→ **Work required**
According to the biography of race walker Raffaello Ducceschi, what place did he take at the 1987 World Championships in Athletics?

→ **Passage**
Raffaello Ducceschi (born 25 February 1962) is a former Italian race walker, who took fifth and eighth place in two Olympic Games.

Biography

Ducceschi won one medal, at individual level, at the International athletics competitions. He participated at two Summer Olympic Games (1984 and 1988), he has 11 caps in national team from 1983 to 1989.

Twice a finalist in the 50 kilometres race walk at the Olympic Games (in Los Angeles 1984 and Seoul 1988), his best result was the 1987 World Championships in Athletics, when though struck with dysentery during the race and being forced to stop along the roadside several times, he was able to reach the finish line, taking fourth place.

He was trained from 1980 to 1984 by Roberto Vanzillotta, 1985–1986 by Antonio La Torre, the first half of 1987 by Peter Pastorini, and from May 1987 to all of 1988 by Sandro Damilano in Saluzzo with Maurizio and Giorgio Damilano.

Having carried out a career as an athlete, Duccechi moved to Barcelona, Spain, where he is a professional graphic designer and teaches at the university. Since 2001 he has been practicing and teaching Fitwalking.

Statistics

National records
50 km walk: 3:44:27 ( Molfetta, 17 April 1988) until 13 August 1994

Personal bests
10 km walk (track): 40:56 ( Cittadella, 10 May 1987)

→ **Supplied information**
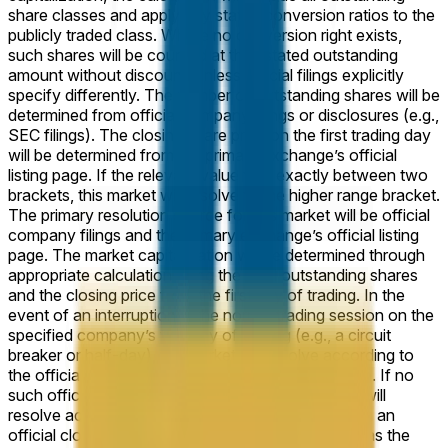
share classes and apply any stated conversion ratios to the
publicly traded class. Where no conversion right exists,
such shares will be counted at their stated outstanding
amount without discount, unless official filings explicitly
specify differently. The number of outstanding shares will be
determined from official company filings or disclosures (e.g.,
SEC filings). The closing share price on the first trading day
will be determined from the primary exchange’s official
listing page. If the relevant value falls exactly between two
brackets, this market will resolve to the higher range bracket.
The primary resolution source for this market will be official
company filings and the primary exchange’s official listing
page. The market capitalization will be determined through
appropriate calculation using the total outstanding shares
and the closing price from the first day of trading. In the
event of an interruption in the normal trading session on the
specified company’s first day of trading (e.g., a circuit
breaker or half-day), the market will resolve according to
the official closing price of the abbreviated session. If no
such official closing price is published, the market will
resolve according to the next trading day on which an
official closing price is published, treating that day as the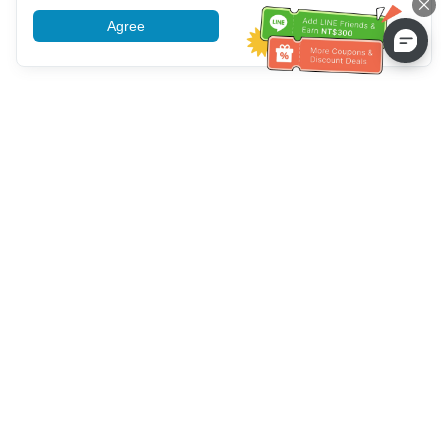
Agree
More information
Customer Service help
Call us：
+886-2-6610-0183
(Senior-friendly)
Fax No.：
+886-2-6610-0185
Office hour：
Weekdays 10:00 ~ 18:30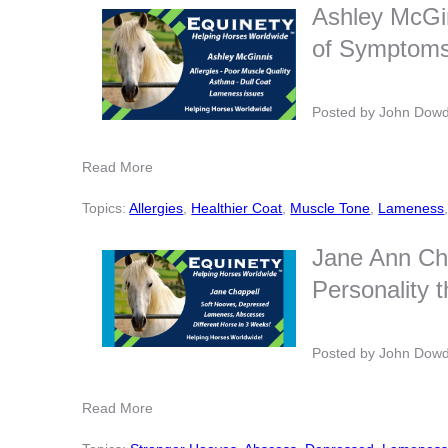
Ashley McGi
of Symptoms,
Posted by
John Dow
Read More
Topics:
Allergies
,
Healthier Coat
,
Muscle Tone
,
Lameness
Jane Ann Ch
Personality 
Posted by
John Dow
Read More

→ **Solution to this task**
Fourth place.